#VocalForLocal: New on the Map

Inside Bengaluru’s newest space for the arts - Museum of Arts & Photography

Not often do you see a museum that’s not state mandated but champions the arts with a specialised focus, but a new museum in Bengaluru is changing that. Le Mill chatted with the spokesperson at MAP on their unique vision.

What was the founding thought behind creating the Museum of Art & Photography?

New on the Map

Early in his travels, Abhishek (Poddar) found it surprising that most Indians would line up to go to museums on their trips abroad, but yet they shy away from visiting them in India. Museums in our country have unfortunately earned the reputation of being either dry and dull when associated with historical objects or elitist and intimidating when associated with modern and contemporary art.

The art world often appears as an intimidating realm of high culture, leaving the average person feeling apprehensive. Despite art being integrated into every aspect of our lives, there remains a wide distinction between "high art" and "low art," causing individuals without specific art vocabulary to feel excluded. However, we firmly believe that the notion of needing extensive formal knowledge about artworks to enjoy it is a misconception.
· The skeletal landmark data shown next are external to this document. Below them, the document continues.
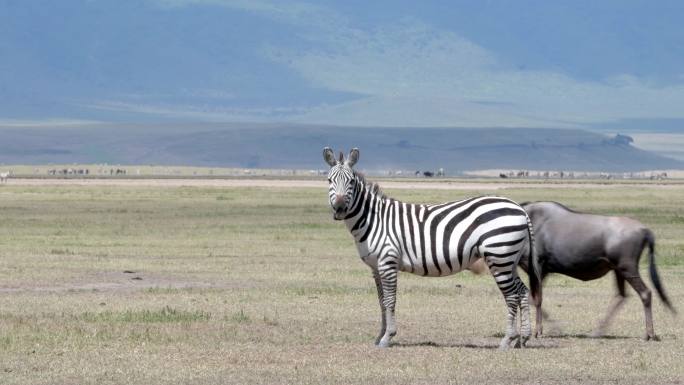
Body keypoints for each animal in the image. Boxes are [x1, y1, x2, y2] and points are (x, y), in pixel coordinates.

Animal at [324, 146, 544, 348]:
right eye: (329, 180)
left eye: (351, 181)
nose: (340, 209)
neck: (373, 219)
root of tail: (519, 208)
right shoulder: (375, 267)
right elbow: (381, 301)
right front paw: (380, 336)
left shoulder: (387, 261)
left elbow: (390, 300)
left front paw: (388, 337)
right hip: (508, 258)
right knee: (522, 291)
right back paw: (522, 338)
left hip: (499, 256)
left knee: (512, 296)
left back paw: (507, 339)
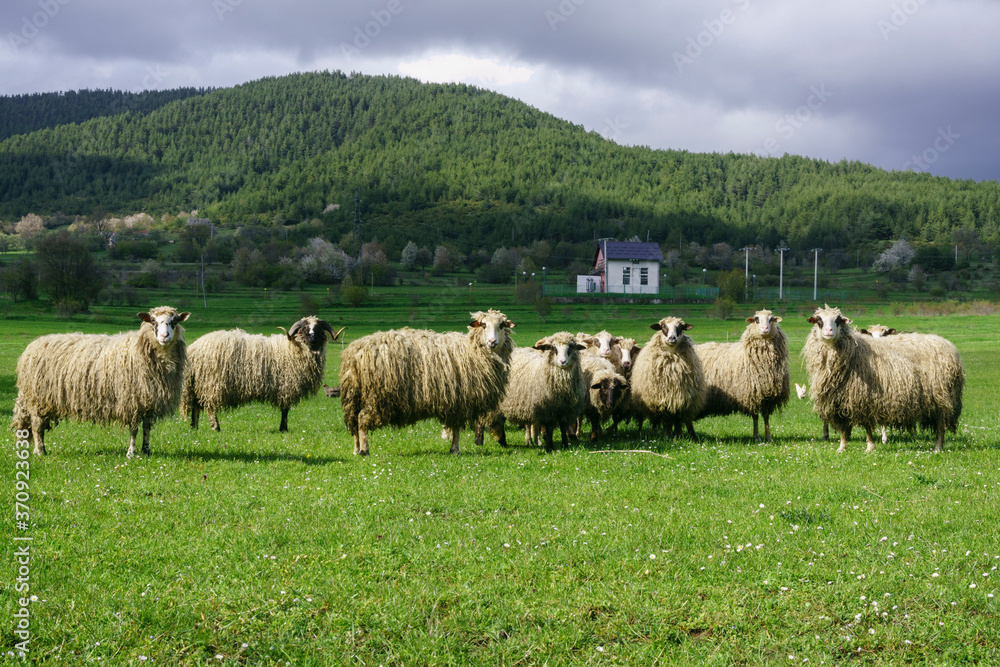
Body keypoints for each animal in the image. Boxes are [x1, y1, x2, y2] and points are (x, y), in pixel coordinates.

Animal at [11, 306, 190, 457]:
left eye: (174, 321)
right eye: (153, 321)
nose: (164, 336)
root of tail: (33, 345)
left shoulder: (148, 401)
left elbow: (146, 428)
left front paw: (146, 451)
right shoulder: (131, 400)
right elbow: (134, 429)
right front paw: (131, 453)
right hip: (37, 399)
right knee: (37, 426)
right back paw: (40, 451)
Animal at [180, 317, 344, 433]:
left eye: (318, 328)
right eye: (304, 328)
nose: (313, 338)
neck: (291, 348)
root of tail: (194, 349)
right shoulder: (286, 386)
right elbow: (285, 410)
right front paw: (283, 429)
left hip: (198, 384)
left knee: (196, 406)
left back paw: (194, 427)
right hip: (211, 384)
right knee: (210, 407)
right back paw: (216, 427)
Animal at [339, 309, 515, 455]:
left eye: (501, 325)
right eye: (484, 325)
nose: (492, 342)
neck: (474, 351)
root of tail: (354, 352)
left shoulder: (455, 402)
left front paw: (453, 449)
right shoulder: (460, 401)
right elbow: (456, 428)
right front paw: (455, 450)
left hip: (354, 395)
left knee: (354, 421)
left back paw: (356, 449)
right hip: (377, 396)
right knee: (362, 419)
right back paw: (365, 450)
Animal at [695, 309, 790, 442]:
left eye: (771, 319)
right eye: (756, 319)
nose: (765, 328)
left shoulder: (767, 397)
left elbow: (766, 417)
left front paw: (768, 437)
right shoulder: (752, 394)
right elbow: (755, 417)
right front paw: (756, 437)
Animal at [802, 305, 964, 453]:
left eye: (838, 320)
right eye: (819, 320)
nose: (829, 331)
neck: (854, 351)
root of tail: (949, 346)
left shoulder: (864, 397)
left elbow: (867, 426)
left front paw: (870, 447)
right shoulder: (841, 399)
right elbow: (845, 427)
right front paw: (842, 447)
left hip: (943, 396)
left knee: (941, 424)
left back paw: (938, 447)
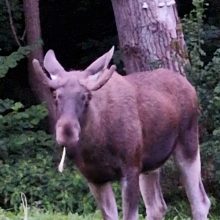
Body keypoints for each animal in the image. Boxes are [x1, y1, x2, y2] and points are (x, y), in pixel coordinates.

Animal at [32, 46, 210, 220]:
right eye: (56, 96)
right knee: (157, 207)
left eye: (86, 96)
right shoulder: (95, 178)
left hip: (188, 144)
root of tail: (190, 86)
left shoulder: (130, 169)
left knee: (201, 202)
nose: (67, 132)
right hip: (149, 165)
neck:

It was with a desire to change things that the idea of MAP was born - to create a museum that will provide a space where people could engage with art in a new and interesting manner; where they could choose to spend an entire day with their families, rather than going to the mall or the cinema.

What does it aim to create for society?

New on the Map

The Museum's mission is to democratise art and make it as enjoyable and relatable as possible for everyone. We firmly believe in the transformative power of the arts to change our perception of the world and recognize museums as agents of positive change. Art stimulates curiosity, broadens perspectives, and cultivates critical and creative thinking skills. It is invaluable for human development and the progress of society. However, the arts are often neglected in our country, which is why we consider it essential for both children and adults. By providing an interface with art, we help individuals develop the capacity to navigate the visually saturated world of the 21st century. Furthermore, the arts enrich our lives and enable us to connect deeply and empathetically with our roots, cultural heritage, and national identity.

Our museum aims to change the perception of museums and art by creating a diverse space where ideas, stories, and cultural exchange converge. Our ultimate goal is to inspire people to engage with art in ways that promote humanity, empathy, and a deeper understanding of the world we inhabit.

What is the kind of talent one can expect at MAP?

New on the Map

MAP is custodian to a growing collection of over 60,000 artworks that take viewers on a comprehensive journey of Indian art and culture, which of course includes quite a collection of works by the Indian National treasure artists: Jamini Roy, Raja Ravi Varma, Nandalal Bose, Sailoz Mookherjea; as well as the work of Indian modern masters including SH Raza, FN Souza, MF Husain, VS Gaitonde, KH Ara, Akbar Padamsee, Tyeb Mehta, Manjit Bawa, KG Subramanyan, Bhupen Khakhar. The Museum collection also features important contemporary art, such as Jitish Kallat and Arpita Singh.

The photography collection ranges from 19th century by foreign photographers travelling in India (Henri Cartier-Bressonand studios such as Bourne & Shepherd, Francis Frith & Co) to India’s earliest photographers like Lala Deen Dayal, Sawai Ram Singh and modern and contemporary photographers such as Jyoti Bhatt, Pushpamala N, TS Satyan, Dayanita Singh, Karen Knorr, Gauri Gill, and Raghu Rai.

What is the educational programming at MAP going to look like?

New on the Map

Education in arts and culture is central to our mission, because we believe that everybody can benefit from speaking the language of art. Our education team regularly puts together programmes for people across audiences and ages: we offer workshops for school students, capacity-building for teachers, and host public lectures on a range of topics that are designed for all. Our programmes seek new ways to interact with the collection highlighting the positive role that art can play in our lives.

We regularly curate workshops, talks and lectures for adult audiences that are delivered by leading cultural figures and practitioners. We also create educational content for serious audiences, for instance our Museums without Borders series which juxtaposes objects from our collection with similar ones in partner institutions to deconstruct specific formal elements of their cultural histories. We have a host of educational tools that are meant to complement the museum experience, like DiscoverMAP or walkthroughs that are curated across the spectrum of familiarity with art.

Similarly, we have always understood the importance of catering art to younger audiences with f initiatives like ArtSparks, hands-on workshops and modules that allow immersion into the technique or stories of artworks that are built specifically to appeal to younger sensibilities. We have developed a summer workshop for children, and a plethora of youth engagements including workshops, dialogues, film screenings, and so on as a part of our collaborations with the British Council UK’s Our Shared Cultural Heritage (OSCH) programme.